The adhesives community is relatively small, so we have some targeted interaction as well. My theory about this has always been using the right tool for the right job. So I’ve found universities in the UK that I’ve collaborated with to work on certain problems.

Now we have a couple of really good strategic collaborations that are very, very specific to our research group.  We’re starting to shift away from “what might a university give me” to “how might we collaborate on solving a problem and how might we partner on industry issues.” That’s the direction we’re going.

UIDP: Tell us about a particularly successful U-I project or partnership.

Moore: I’m all about solving the problem; I don’t care who has the answer, I just want to get it so we can drive customer value.

We had a problem with a brand-new technology we had launched that we got to market quickly with as much understanding as we believed was needed. With these things, as science progresses, you may find that you don’t understand as much as you thought you did.

In this case, we collaborated with a university that helped us get around to the structure, property, and performance on some water-based adhesive materials. We had a consensus on how they looked, but not the techniques to really dive into the actual structure, property, performance, and behavior of this material.
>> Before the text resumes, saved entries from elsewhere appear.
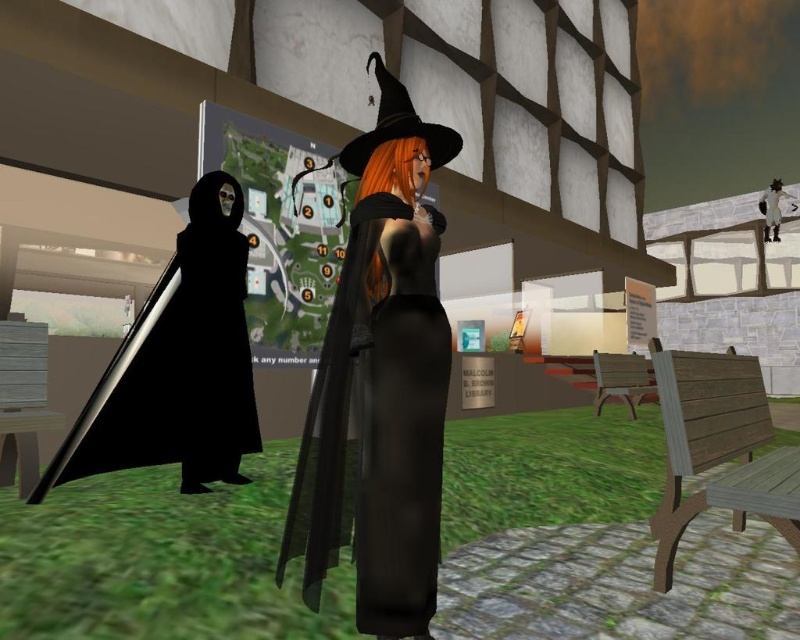
You are standing at the starting point and want to reach the matte black witch hat at upper right. There is an obstacle 10 meters away from your current position. Can you safely navigate around it to reach your destination without getting too close to the matte black witch hat at center?

The matte black witch hat at center is 13.03 meters away from the matte black witch hat at upper right. Since the obstacle is only 10 meters away from your starting position, you can go around it and still maintain a safe distance from the matte black witch hat at center while reaching the upper right hat.

You are a character in the game who needs to retrieve both the matte black witch hat at center and the matte black witch hat at upper right. Which direction should you move first to reach the one that is closer to your starting position?

The matte black witch hat at center is to the left of the matte black witch hat at upper right, so you should move left first to reach the closer one.

You are a character in this scene and need to decide which item to pick up first. The matte black witch hat at center and the black matte cloak at left are both within reach. Based on their sizes, which one do you think is easier to carry?

The matte black witch hat at center is smaller than the black matte cloak at left, so it would be easier to carry the matte black witch hat at center.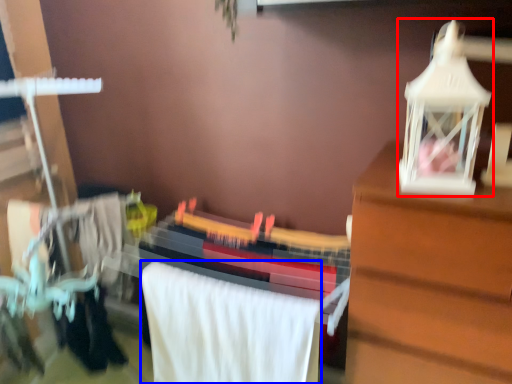
Question: Among these objects, which one is nearest to the camera, toy (highlighted by a red box) or bath towel (highlighted by a blue box)?

Choices:
 (A) toy
 (B) bath towel

Answer: (A)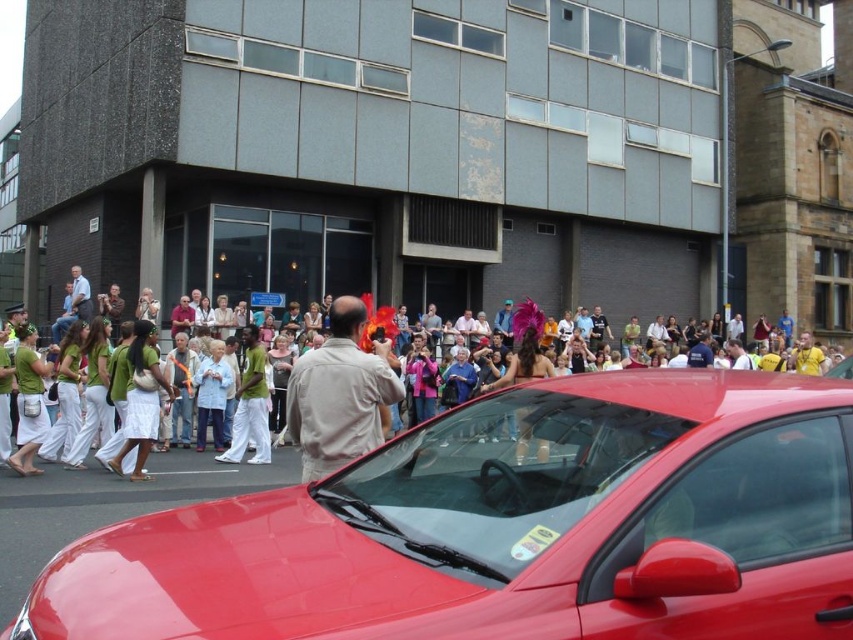
Can you confirm if glossy red car at center is positioned to the right of matte khaki shirt at center?

Correct, you'll find glossy red car at center to the right of matte khaki shirt at center.

Is glossy red car at center positioned behind matte khaki shirt at center?

No, it is in front of matte khaki shirt at center.

Does point (839, 428) lie behind point (521, 464)?

That is False.

Locate an element on the screen. The height and width of the screenshot is (640, 853). glossy red car at center is located at coordinates (509, 528).

Does glossy red car at center appear on the right side of light brown cotton shirt at center?

Yes, glossy red car at center is to the right of light brown cotton shirt at center.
By collaborating with a university we were able to find out that we were precisely wrong about how we were thinking about it, and that collaboration completely redirected our future strategy for modifying this technology.

In a nutshell, one of the great advantages of working with universities is getting an outside view on things for which internal or tribal wisdom, although a valuable tool for our team, doesn’t have all the answers. It also provided tools we didn’t have before. Through this collaboration, I was able to disseminate the techniques through all our groups, and now it’s something we use all the time. In fact, the current techniques blew that old technique out of the water in just a few years.

UIDP: What’s an odd/interesting fact about Avery Dennison that people may not know? Or share something that you wish people knew/understood about your organization relevant to your external collaborations?   

Every day, hundreds of millions of people worldwide are touched by a product, process, or experience developed by Avery Dennison

We’re a $7 billion company that pretty much created the pressure-sensitive label industry. Stan Avery in his garage, with a small loan, cranked out sticky labels for putting notes on things. In America, we represent a large share of the market for roll-to-roll sticky paper or film that gets converted into a label. It’s everything from labels to stick to products to tagless clothing labels to very high-tech products—for example, labels that need to survive being stuck to a barrel and dropped in the ocean. There are also labels designed to go onto conventional hard drives to make them run quieter because they absorb sound. We create graphics films of digitally printed materials; if you see a car or truck going down the street with a big cheeseburger on it, that’s a digitally printed material and it’s probably ours.

We’re also in the fashion industry. We have a $1.5 billion business in retail branding information solutions that does everything from variable information printers to being the world’s biggest manufacturing of RFID inlays that go onto retail products and send a little ping and allow retailers to do inventory. We are the world’s largest provider of a digital identity for consumer goods.

We have a small medical division that makes medical tapes and bandages and surgical draperies and a business in reflective materials. We have a new technology called Traffic Jet, a digitally-printed sign technology, and we have a small ink division that helps feed that. We are everywhere you look except in office supplies, the label division which we sold off a few years ago.